McKinsey and the Political Economy of Rainforest Destruction

Management consultancies are ubiquitous and powerful transnational actors in global politics: advising governments and corporations, shifting risk and vigorously propagating ideas about how the world should be ordered.

In the realm of climate policy, none have been more influential than McKinsey&Co. The McKinsey ‘Climate Desk’ came up with the now ubiquitous carbon emissions marginal abatement cost curve. McKinsey has picked up numerous consultancies advising governments and other actors on emissions reduction issues. Visually appealing (at least to policy wonks), the x-axis on the McKinsey cost curve shows just how much CO2 equivalent could be avoided by any one activity (that is, the abatement potential) and the y-axis shows the cost per tonne.  The McKinsey cost curves are a relatively simple visual depiction of how different countries – and the world at large – can reduce carbon emissions.

Unfortunately, while the McKinsey cost curve approach might be visually appealing, as a systematic 'call for caution' recently produced by the UCL Energy Institute of University College London has shown, it is also inherently flawed in vital respects – particularly in relation to how it engages with the carbon mitigation potential of rainforests.

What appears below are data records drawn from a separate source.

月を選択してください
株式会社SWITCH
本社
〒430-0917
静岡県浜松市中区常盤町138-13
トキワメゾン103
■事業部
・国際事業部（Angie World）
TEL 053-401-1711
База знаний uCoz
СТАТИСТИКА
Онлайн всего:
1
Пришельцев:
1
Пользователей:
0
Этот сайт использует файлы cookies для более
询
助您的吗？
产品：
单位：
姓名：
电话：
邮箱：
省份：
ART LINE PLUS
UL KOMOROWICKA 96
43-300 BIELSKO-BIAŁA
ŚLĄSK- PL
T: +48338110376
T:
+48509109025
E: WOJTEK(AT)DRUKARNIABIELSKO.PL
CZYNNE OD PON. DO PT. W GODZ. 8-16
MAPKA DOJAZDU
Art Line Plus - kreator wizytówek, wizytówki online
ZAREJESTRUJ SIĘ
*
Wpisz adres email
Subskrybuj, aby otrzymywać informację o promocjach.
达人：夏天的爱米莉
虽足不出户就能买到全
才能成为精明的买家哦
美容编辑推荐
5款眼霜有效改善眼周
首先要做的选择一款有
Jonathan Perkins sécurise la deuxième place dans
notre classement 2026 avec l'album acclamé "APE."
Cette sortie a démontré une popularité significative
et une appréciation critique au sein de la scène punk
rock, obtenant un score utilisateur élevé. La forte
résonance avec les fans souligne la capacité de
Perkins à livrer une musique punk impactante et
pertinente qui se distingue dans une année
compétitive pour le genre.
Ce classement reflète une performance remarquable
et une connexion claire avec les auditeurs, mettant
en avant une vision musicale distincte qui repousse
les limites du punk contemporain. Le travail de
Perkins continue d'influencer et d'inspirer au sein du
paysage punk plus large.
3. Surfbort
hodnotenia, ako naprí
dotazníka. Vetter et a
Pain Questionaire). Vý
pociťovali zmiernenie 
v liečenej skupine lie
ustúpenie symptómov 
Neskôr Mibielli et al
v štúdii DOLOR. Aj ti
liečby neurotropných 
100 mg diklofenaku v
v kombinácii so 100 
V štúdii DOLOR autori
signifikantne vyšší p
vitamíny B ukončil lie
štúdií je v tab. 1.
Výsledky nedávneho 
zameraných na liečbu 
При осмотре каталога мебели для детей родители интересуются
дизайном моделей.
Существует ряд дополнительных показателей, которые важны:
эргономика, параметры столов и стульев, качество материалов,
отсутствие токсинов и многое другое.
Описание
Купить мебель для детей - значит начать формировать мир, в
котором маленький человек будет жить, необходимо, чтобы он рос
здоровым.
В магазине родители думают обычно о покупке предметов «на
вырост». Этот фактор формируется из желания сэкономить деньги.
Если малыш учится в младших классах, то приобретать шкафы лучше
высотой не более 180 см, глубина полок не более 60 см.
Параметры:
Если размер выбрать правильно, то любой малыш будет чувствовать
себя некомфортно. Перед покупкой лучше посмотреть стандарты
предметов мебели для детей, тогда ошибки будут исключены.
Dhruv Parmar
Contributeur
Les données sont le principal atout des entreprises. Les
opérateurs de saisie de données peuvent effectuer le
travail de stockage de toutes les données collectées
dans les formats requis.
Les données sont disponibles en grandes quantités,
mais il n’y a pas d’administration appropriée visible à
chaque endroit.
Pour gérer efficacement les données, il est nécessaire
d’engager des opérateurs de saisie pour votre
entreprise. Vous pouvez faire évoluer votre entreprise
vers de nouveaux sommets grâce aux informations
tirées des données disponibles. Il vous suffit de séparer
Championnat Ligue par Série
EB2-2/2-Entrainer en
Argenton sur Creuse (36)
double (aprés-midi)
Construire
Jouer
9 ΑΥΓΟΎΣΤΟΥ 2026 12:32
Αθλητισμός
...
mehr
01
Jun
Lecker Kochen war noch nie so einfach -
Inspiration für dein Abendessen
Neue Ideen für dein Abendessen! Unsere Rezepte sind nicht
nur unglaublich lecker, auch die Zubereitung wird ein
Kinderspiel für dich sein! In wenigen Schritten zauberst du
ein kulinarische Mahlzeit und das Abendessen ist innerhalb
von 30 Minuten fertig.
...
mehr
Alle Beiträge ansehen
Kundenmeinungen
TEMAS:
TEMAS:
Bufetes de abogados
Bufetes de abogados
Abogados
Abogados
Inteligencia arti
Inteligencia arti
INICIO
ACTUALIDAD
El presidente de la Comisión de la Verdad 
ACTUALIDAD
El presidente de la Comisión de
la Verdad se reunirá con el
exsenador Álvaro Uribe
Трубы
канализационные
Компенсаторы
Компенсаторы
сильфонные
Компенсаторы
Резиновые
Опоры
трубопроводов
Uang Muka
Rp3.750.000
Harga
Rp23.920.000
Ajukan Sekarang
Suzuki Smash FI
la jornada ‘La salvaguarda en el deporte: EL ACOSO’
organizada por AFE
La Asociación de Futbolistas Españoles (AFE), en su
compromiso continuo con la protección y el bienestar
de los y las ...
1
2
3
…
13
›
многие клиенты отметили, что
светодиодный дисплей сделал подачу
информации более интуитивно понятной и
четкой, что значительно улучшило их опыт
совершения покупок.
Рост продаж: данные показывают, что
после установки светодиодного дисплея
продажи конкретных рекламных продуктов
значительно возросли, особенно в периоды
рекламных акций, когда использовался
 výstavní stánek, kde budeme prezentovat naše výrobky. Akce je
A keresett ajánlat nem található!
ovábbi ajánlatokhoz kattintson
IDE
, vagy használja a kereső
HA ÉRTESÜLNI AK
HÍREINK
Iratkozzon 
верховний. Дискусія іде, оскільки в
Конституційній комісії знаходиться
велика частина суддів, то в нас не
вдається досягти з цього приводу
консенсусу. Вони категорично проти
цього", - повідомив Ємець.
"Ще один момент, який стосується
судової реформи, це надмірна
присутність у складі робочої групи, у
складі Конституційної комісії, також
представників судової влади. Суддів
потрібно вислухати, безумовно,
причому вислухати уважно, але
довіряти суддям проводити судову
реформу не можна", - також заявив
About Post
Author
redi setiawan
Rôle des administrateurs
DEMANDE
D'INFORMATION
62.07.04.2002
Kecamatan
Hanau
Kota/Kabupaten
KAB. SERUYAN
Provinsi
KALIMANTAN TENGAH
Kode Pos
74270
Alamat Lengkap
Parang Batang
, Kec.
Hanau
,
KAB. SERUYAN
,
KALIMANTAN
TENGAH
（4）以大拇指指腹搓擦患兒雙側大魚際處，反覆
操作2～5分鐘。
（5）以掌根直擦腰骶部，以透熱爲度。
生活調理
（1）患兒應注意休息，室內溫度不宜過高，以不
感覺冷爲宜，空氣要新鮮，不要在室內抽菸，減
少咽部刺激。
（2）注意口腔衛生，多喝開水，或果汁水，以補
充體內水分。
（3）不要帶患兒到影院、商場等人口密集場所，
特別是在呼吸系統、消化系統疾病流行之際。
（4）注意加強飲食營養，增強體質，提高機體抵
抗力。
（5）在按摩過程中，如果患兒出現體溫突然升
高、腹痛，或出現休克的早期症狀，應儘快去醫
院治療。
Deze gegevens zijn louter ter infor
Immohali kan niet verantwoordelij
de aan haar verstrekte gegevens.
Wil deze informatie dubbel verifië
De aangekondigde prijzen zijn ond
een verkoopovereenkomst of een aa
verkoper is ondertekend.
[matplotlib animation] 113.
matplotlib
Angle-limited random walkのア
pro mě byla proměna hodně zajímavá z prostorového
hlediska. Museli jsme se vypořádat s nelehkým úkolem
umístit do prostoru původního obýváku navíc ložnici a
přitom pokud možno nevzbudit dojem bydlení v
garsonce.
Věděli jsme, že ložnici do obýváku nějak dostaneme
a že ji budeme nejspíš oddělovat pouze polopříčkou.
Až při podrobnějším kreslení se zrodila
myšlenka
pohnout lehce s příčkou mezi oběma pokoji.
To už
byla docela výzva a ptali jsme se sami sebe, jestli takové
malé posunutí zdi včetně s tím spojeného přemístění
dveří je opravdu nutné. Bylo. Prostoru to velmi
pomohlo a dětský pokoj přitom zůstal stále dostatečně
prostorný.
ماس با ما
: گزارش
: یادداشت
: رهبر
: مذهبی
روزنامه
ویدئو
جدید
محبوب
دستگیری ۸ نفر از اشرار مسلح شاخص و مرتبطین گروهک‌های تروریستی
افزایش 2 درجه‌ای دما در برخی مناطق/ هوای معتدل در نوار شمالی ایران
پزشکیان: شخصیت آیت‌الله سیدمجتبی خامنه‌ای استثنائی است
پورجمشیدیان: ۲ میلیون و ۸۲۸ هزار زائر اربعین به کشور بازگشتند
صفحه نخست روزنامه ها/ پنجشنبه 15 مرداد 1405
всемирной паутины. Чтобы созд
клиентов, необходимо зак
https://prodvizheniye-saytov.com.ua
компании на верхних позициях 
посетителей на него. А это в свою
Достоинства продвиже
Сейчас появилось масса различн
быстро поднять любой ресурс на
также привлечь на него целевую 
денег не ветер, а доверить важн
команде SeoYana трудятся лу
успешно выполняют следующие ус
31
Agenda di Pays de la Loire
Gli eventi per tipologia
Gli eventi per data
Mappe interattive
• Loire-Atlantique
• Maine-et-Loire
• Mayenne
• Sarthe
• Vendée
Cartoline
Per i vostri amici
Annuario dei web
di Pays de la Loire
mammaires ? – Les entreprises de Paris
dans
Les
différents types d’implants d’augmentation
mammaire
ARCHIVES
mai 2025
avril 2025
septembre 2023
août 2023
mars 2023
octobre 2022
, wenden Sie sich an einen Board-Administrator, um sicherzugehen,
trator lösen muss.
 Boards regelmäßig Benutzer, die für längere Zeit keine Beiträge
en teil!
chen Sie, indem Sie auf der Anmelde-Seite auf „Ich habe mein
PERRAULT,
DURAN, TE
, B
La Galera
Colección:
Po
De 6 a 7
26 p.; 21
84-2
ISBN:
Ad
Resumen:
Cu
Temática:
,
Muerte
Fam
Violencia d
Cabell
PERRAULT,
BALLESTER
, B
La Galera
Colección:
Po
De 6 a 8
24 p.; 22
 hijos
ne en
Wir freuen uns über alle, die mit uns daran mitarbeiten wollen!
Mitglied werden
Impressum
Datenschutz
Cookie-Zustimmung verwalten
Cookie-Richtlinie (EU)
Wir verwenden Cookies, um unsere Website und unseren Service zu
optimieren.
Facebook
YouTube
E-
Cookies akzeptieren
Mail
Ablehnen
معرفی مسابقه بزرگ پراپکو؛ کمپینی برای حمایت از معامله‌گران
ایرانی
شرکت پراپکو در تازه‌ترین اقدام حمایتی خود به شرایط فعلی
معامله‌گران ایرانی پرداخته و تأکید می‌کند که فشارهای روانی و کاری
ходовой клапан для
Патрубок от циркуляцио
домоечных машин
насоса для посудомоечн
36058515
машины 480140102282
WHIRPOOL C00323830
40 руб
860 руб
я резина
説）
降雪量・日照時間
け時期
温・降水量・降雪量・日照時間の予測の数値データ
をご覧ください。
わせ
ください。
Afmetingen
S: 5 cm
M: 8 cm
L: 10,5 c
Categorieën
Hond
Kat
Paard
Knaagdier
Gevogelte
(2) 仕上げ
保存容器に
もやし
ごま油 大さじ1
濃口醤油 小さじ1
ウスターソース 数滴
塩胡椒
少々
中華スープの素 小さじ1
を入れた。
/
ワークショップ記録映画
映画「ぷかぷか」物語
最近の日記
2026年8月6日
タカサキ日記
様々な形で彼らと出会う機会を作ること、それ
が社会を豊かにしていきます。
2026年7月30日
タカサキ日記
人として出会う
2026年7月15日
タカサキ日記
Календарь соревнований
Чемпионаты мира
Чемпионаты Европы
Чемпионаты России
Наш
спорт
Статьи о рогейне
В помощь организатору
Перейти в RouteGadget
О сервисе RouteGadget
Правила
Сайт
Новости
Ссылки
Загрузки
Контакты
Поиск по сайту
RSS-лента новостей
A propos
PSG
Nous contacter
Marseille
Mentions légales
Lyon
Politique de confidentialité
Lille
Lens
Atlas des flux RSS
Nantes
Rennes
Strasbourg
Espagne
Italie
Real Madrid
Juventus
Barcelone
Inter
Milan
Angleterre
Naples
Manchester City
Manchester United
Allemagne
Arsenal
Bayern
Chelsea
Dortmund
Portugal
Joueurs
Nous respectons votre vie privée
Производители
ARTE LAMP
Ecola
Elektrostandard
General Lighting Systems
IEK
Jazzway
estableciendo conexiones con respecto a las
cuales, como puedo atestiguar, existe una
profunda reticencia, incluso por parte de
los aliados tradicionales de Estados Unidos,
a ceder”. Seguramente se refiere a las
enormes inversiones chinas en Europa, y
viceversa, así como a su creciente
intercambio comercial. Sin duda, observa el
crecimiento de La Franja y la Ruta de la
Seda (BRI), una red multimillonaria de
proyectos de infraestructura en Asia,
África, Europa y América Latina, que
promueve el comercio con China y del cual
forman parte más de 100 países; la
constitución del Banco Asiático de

In the context of the development of an international mechanism for the reduction of emissions from deforestation and degradation of forests (REDD) McKinsey’s advice is proving significant.  It seems probable that key rainforest nations are creating national REDD plans that are influenced by the McKinsey approach. Just this week the DRC’s Environment Minister Jose Endundo confirmed to Bloomberg that his government had simply ‘adopted the McKinsey scenarios’.

The content and accuracy of the cost curves is absolutely conditioned by the assumptions and data that underpin the values attached to each sector. McKinsey insist that their aim is ‘to provide a fact base on emissions-reduction opportunities and their associated cost and investment needs’ reflecting ‘the best-informed view on abatement measures and their local applicability’, but this neutral language disguises the reality that the cost curves necessarily reflect a distinct political economy that may be determined by McKinsey’s own policy preferences (for detail of this critique see for example here and here).

For example, by only reflecting opportunity costs and ignoring non-monetised value (like so-called 'eco-system services'), transaction costs, implementation costs and institutional costs, the McKinsey influenced approach risks systematically favoring large scale commercial drivers of deforestation and targeting the poorest and least powerful, such as subsistence farmers practising traditional shifting cultivation.

Perversely, the cost logic of the McKinsey approach also has the effect of potentially leading to a rise in large scale deforestation and an increase in monoculture plantations. The danger is that by equating primary forest with plantations as no more than different forms of carbon abatement technology which are comparable solely in terms of monetized opportunity cost, that the establishment of plantations can appear the more rational option.

Under McKinsey influenced plans, there is the very real and bizarre prospect that the expansion of monoculture plantations will continue at the expense of primary rainforest, but that this will be represented to the global community as REDD in action.